You aren’t looking for a forever barn and trainer, if you are, you should not be. You should be looking for a teacher who can advance your DD from where she is now SAFELY on to the next levels. Most people go through several trainers, maybe more, as they advance. Learn what you can from each then move on, treat them as a teacher/ coach to advance DDs riding not a BFF.

Honestly, if you are on a budget, its even more important…spending considerable time and money and never even knowing what diagonals are let alone learning them? Waste of both time and money. You and DD want to show, right? Even a WT class is judged on being on the correct diagonal and that skill means rider can feel what the horse is doing. Its a benchmark in a riders progress.

Do you want a teacher to just praise DD and ignore basic position and control flaws? Give her a pat on the head and a participation prize?
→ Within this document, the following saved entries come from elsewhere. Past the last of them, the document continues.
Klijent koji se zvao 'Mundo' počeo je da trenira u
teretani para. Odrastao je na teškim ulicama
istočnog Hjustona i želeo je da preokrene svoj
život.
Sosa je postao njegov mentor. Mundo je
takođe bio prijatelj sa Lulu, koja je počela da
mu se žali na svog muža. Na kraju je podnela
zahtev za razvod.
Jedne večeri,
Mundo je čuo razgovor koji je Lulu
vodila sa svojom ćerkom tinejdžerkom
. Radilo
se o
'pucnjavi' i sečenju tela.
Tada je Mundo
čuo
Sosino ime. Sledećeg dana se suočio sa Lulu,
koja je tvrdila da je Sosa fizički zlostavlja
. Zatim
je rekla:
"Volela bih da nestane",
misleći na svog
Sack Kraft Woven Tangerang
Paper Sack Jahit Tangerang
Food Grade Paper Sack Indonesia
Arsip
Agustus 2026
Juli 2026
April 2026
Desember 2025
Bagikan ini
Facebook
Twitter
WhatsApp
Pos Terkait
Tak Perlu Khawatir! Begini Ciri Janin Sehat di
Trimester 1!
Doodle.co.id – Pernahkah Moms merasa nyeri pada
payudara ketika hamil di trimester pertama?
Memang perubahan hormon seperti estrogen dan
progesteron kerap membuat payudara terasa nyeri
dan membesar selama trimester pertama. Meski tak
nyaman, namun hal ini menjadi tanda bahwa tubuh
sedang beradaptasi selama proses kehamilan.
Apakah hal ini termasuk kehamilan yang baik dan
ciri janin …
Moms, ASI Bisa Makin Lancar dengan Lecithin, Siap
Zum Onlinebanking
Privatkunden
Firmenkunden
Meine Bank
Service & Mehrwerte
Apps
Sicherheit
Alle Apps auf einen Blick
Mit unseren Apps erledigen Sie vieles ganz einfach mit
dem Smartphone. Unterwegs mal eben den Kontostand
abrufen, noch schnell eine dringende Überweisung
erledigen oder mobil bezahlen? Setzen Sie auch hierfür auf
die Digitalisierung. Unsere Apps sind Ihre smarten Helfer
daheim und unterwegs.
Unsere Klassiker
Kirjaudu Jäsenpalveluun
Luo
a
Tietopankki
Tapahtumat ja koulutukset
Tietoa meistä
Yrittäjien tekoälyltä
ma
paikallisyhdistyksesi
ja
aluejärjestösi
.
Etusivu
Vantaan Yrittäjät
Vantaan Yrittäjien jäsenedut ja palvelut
Be well loved because they are always kind and positive to the point or not correcting something as basic as diagonals so everybody will continue to like them? Thats fine for a Pony ride on a staunch, unambitious schoolie once a week, not so much for riders who wish to develop a strong, safe position and skill set to stay safe.

That screen shot of DD staying on that stinker going up in front trying to duck back into the fence? Yeah, she stayed on, but the point of learning to ride correctly is NOT letting the bratty horse get started with crap like that. A quality instructor will ask the rider “Why did that happen and what could you have done to prevent it?”. Not impressed with suitability of this horse for DD or any novice who does not understand keeping horse between hand and leg and forward…its not that complicated and considered a very basic skill.

DD needs to learn how to be an effective rider no matter how far she goes or what she does. Those skills will keep her safe and confident to just enjoy a pleasant trail ride or advance in the sport. Right now, not where she should be, no doubt that was a factor in the bad fall she had…that should never, ever have happened.

Finally, be careful if what “ they” say. “They” say trainer is a yeller, yet your DD said she learned alot and whatever else, this trainer kept DD safe and mounted on a suitable horse while teaching her what and why. The delivery may be rough but you might consider putting up with the rough delivery, least for awhile-youll be there for DD to help her get the most out id the lessons.

BTW, the “they” here…are they still with the really nice trainer that does not teach diagonals and put a novice on horse that offers to rear and duck back into the fence?

Realize that on a budget compromise is unavoidable. Again, its not a marriage, just some lessons.